I implemented both methods from above.
The matrix is based on the definition in Build the Affinity Matrix of Edge Preserving Multiscale Image Decomposition based on Local Extrema.
The image size was 250 x 250. The size of of the set \left| \mathcal{V} \right| = 13747.
The results I got, using Julia:

  • Direct Solvers:
    • Direct Solution (Solving the formulation with \boldsymbol{A}):
      • Error: 0 (Will be used as reference).
      • Run Time: 0.14130 [Sec].
    • LS Solution (Solving the formulation with \boldsymbol{B})
      • Error: 4e-12.
      • Run Time: 0.21624 [Sec].
  • Iterative Solvers:
    • LS Solution based on Conjugate Gradient:
      • Error (Max Absolute vs. Direct Solution): 0.000047055766.
      • Run Time: 8.86836 [Sec].
    • Direct Solution based on LSMR:
      • Error (Max Absolute vs.
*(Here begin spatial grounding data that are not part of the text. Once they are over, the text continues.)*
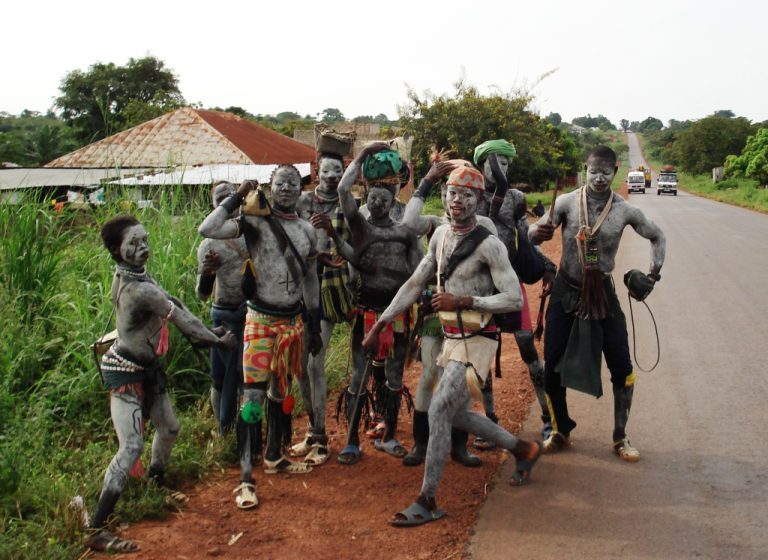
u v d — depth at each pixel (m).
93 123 34.47
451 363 4.49
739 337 8.76
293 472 5.27
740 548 4.07
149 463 5.07
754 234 21.86
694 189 62.31
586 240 5.20
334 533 4.33
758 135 59.19
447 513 4.57
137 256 4.27
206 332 4.48
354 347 5.57
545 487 4.93
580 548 4.11
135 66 35.34
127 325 4.36
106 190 8.69
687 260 15.73
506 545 4.16
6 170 14.41
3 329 6.32
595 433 5.91
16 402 5.73
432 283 4.96
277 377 5.00
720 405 6.42
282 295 4.96
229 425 5.64
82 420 5.85
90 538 4.12
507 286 4.47
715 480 4.96
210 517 4.57
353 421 5.48
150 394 4.51
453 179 4.57
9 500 4.39
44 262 7.28
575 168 38.38
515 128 24.20
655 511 4.54
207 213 8.62
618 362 5.30
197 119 23.58
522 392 6.98
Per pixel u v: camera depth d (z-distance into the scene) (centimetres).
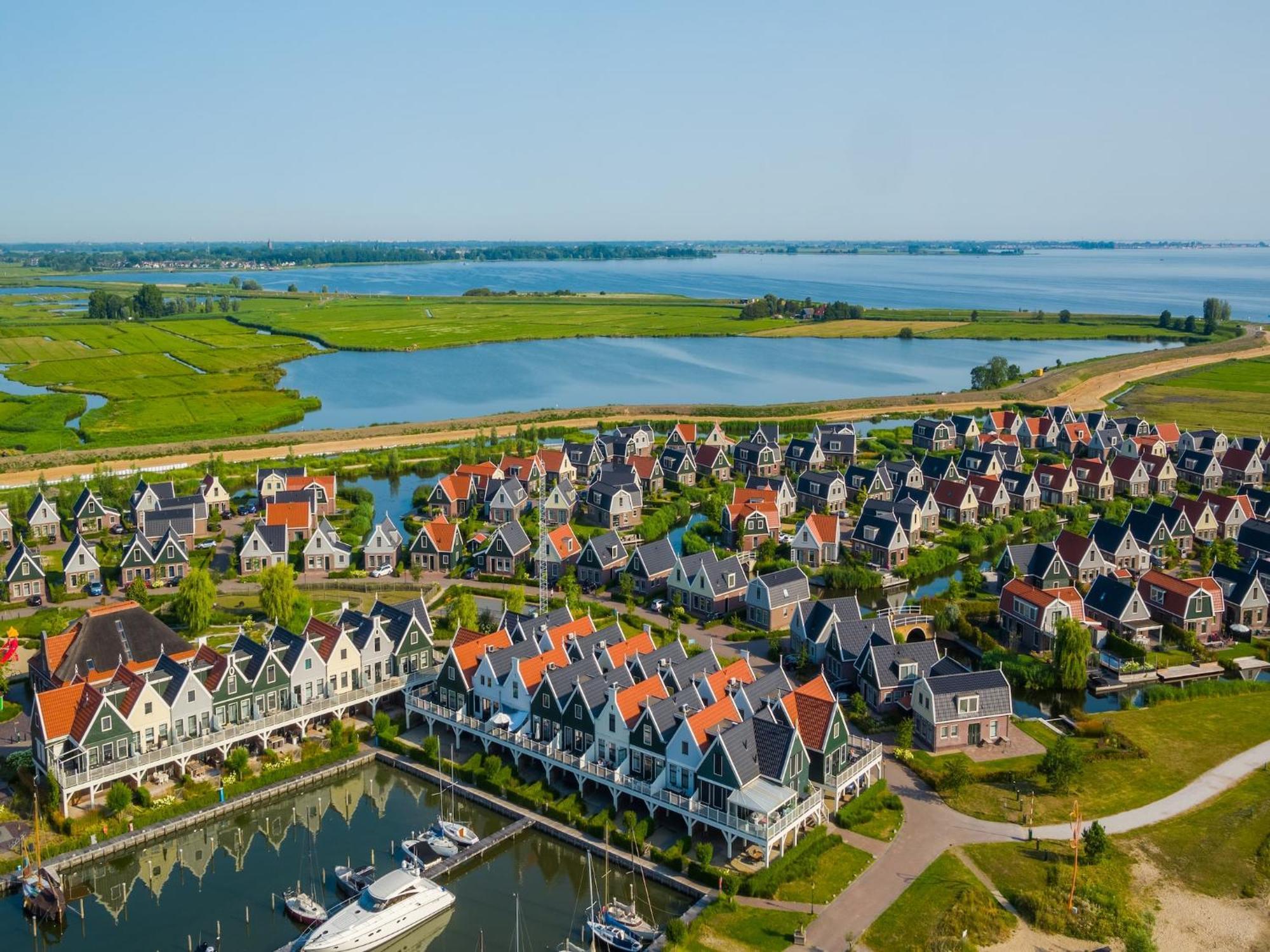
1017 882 7506
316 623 10800
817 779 8600
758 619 12762
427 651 11125
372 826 8725
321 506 17538
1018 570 14088
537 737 9450
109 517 16900
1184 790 8888
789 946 6819
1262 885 7500
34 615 12975
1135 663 11519
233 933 7331
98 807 8612
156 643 10681
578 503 18438
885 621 11500
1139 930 6800
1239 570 13562
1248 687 11006
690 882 7606
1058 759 8656
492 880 7938
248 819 8844
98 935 7294
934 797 8781
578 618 12206
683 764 8288
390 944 7150
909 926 7000
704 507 18338
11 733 9788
Direct Solution): 0.086388343173.
      • Run Time: 4.27441 [Sec].
    • Direct Solution based on LSQR:
      • Error (Max Absolute vs. Direct Solution): 0.001536492862.
      • Run Time: 7.62469 [Sec].
    • Direct Solution based on CRAIG:
      • Error (Max Absolute vs. Direct Solution): 0.000066854811.
      • Run Time: 9.38470 [Sec].
    • Direct Solution based on CGLS:
      • Error (Max Absolute vs. Direct Solution): 0.000083813606.
      • Run Time: 8.60961 [Sec].

From my point of view, if direct solver is feasible, the direct formulation will be the fastest.
If iterative method is needed, probably go with CG if accuracy is required or LSMR if speed is required.

It might be different with more tweaking, but it seems they all are in the same ballpark.

All iterative solvers are form Krylov.jl with the default settings.
Run time measured by BenchmarkTools.jl using @belapsed.

Remark: It seems most of the time in the LS method is the calculation of \boldsymbol{B} = \boldsymbol{A}^{T} \boldsymbol{A}. Once there is a threaded function for sparse matrix - sparse matrix product it will be faster than the direct method. A PoC using SuiteSparseGraphBLAS.jl showed it is faster. Yet in my case the matrices are SparseMatrixCSC{Float64, Int32} which is not supported in SuiteSparseGraphBLAS.jl. I asked for it in MKLSparse.jl a s well.